**** Фрагмент документа ****

Русская интеллигенция хоронила великого русского писателя, одного из своих любимых вождей в борьбе за свободу и человеческое достоинство.
И среди этой густой толпы, непосредственно за гробом, под руку с юным лицеистом, шла в глубоком трауре женщина, для которой он был только скучным, сварливым «Мишелем». Самый близкий и вместе с тем самый далекий из всех этих чужих людей ему человек.
Вскоре после похорон я зашел навестить вдову Салтыкова.
— Ах, В.А., — сказала она мне печальным голосом, — могла ли я думать, что в той же шляпке, в которой я хоронила С. П. Боткина, я буду хоронить своего Мишеля!
Мы сидели в том самом кабинете, где несколько дней тому назад меня принимал Салтыков.
Салтыков умер, когда я перешел на третий курс университета и совершенно порвал со светской жизнью. Все же в течение следующей зимы я изредка заходил к Салтыковым. Ел. Ап. была занята главным образом подыскиванием жениха для своей Лизы. О «Мишеле» уже не вспоминала. Потом я перестал у них бывать. Живы ли теперь Костя и Лиза и где они — не знаю.

**** Представленные сведения ****

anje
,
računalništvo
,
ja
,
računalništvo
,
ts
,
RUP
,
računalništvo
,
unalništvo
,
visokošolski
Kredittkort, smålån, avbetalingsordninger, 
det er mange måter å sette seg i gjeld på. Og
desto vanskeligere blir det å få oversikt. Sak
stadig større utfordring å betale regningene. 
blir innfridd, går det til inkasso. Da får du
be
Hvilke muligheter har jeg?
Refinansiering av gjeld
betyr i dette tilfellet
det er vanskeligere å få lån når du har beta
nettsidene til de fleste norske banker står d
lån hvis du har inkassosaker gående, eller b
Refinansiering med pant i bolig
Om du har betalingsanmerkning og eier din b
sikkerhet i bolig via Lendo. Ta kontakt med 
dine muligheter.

****

Задания и упражнения:
1) Перепишите без изменений часть отрывка о похоронах Салтыкова от слов «И среди этой» до слов «меня принимал Салтыков.».
2) Определите, соответствуют ли отрывку о похоронах Салтыкова следующие утверждения: (a) вдова шла непосредственно за гробом под руку с юным лицеистом; (b) после смерти Салтыкова рассказчик продолжал бывать у его семьи до нынешнего дня; (c) следующей зимой Ел. Ап. в основном искала жениха для Лизы. На каждое ответьте «да» или «нет» и приведите решающие слова отрывка дословно.
3) Продолжите отрывок о похоронах Салтыкова с того места, где он заканчивается.
Записи никак не связаны с отрывком о похоронах Салтыкова.

Список ответов:
1)
И среди этой густой толпы, непосредственно за гробом, под руку с юным лицеистом, шла в глубоком трауре женщина, для которой он был только скучным, сварливым «Мишелем». Самый близкий и вместе с тем самый далекий из всех этих чужих людей ему человек.
Вскоре после похорон я зашел навестить вдову Салтыкова.
— Ах, В.А., — сказала она мне печальным голосом, — могла ли я думать, что в той же шляпке, в которой я хоронила С. П. Боткина, я буду хоронить своего Мишеля!
Мы сидели в том самом кабинете, где несколько дней тому назад меня принимал Салтыков.

2)
(a) Да: «непосредственно за гробом, под руку с юным лицеистом, шла в глубоком трауре женщина».
(b) Нет: «Потом я перестал у них бывать».
(c) Да: «Ел. Ап. была занята главным образом подыскиванием жениха для своей Лизы».

3)
На старших курсах университета я стал заводить новые знакомства в кругах петербургской радикальной интеллигенции. Ближе всего сошелся с семьей Владимира Карловича Винберга. Семья эта состояла из двух родителей, четырех дочерей, из которых две старшие окончили высшие курсы, а младшая только что на них поступила, и трех сыновей — студентов и гимназистов старших классов. В семье Винбергов царила какая-то исключительная внутренняя спаянность, привлекавшая к ней посторонних и делавшая ее центром притяжения молодежи. Через несколько лет знакомства я сам вошел в эту семью, женившись на младшей дочери В. К. Винберга. Благодаря этому я хорошо узнал этого замечательного человека, на характеристике которого хочу остановиться здесь подробнее.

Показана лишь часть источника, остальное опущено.